** Begin **

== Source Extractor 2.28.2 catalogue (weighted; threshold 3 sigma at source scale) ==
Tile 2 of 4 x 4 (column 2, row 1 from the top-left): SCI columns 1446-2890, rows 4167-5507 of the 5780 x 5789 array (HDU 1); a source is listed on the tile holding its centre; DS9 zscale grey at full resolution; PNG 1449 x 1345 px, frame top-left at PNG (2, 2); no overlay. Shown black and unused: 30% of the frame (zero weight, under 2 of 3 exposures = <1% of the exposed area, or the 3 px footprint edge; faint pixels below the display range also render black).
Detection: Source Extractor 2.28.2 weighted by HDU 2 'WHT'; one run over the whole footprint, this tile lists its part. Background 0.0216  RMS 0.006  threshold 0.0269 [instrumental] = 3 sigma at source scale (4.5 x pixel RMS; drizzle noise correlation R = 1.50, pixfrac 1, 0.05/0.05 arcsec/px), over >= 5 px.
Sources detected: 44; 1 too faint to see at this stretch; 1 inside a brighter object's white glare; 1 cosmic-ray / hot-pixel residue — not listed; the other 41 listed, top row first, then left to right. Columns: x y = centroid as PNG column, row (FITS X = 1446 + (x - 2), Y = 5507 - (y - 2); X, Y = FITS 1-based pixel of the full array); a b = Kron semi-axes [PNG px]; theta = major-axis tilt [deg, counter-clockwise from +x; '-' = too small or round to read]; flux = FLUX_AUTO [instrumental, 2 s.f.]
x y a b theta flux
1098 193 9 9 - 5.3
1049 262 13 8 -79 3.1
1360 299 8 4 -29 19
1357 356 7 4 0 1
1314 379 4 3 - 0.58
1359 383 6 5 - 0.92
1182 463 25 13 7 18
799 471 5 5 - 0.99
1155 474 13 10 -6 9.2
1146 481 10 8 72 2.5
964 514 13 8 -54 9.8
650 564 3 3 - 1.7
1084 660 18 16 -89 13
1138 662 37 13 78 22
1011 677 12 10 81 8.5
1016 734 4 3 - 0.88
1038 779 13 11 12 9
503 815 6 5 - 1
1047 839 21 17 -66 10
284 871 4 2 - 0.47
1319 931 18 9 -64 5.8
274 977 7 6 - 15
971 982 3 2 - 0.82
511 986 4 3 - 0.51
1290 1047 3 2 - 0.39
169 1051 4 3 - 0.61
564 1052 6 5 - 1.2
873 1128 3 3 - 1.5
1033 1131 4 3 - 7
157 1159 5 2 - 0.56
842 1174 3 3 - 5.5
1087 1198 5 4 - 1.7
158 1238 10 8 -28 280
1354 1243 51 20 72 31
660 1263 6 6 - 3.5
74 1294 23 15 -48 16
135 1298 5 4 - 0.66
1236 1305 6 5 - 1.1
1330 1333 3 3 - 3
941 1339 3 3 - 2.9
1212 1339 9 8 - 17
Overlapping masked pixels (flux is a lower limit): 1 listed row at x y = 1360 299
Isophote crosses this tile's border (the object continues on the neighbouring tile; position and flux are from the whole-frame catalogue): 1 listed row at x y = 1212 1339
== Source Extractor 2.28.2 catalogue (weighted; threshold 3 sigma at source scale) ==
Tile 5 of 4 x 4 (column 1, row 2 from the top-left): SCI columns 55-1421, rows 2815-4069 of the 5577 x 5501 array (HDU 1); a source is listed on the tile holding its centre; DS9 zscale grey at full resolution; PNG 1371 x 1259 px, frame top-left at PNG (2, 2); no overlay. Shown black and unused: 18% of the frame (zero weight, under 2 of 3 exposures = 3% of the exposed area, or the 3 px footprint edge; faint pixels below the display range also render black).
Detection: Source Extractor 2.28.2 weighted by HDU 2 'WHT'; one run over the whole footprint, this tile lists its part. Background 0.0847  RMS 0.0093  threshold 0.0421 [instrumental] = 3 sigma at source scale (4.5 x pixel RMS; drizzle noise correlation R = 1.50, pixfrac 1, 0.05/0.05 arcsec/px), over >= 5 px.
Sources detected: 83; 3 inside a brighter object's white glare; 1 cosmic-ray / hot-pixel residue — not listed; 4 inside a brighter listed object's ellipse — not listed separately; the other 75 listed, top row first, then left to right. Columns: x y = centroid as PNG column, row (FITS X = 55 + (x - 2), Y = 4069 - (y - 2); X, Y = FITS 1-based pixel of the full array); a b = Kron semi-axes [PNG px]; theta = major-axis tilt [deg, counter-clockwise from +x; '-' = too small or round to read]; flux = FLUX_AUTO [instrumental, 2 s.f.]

** End **

Find each line in the material that contains the word "drizzle", and copy those lines out in full.

→ **IN RESPONSE**:
Detection: Source Extractor 2.28.2 weighted by HDU 2 'WHT'; one run over the whole footprint, this tile lists its part. Background 0.0216  RMS 0.006  threshold 0.0269 [instrumental] = 3 sigma at source scale (4.5 x pixel RMS; drizzle noise correlation R = 1.50, pixfrac 1, 0.05/0.05 arcsec/px), over >= 5 px.
Detection: Source Extractor 2.28.2 weighted by HDU 2 'WHT'; one run over the whole footprint, this tile lists its part. Background 0.0847  RMS 0.0093  threshold 0.0421 [instrumental] = 3 sigma at source scale (4.5 x pixel RMS; drizzle noise correlation R = 1.50, pixfrac 1, 0.05/0.05 arcsec/px), over >= 5 px.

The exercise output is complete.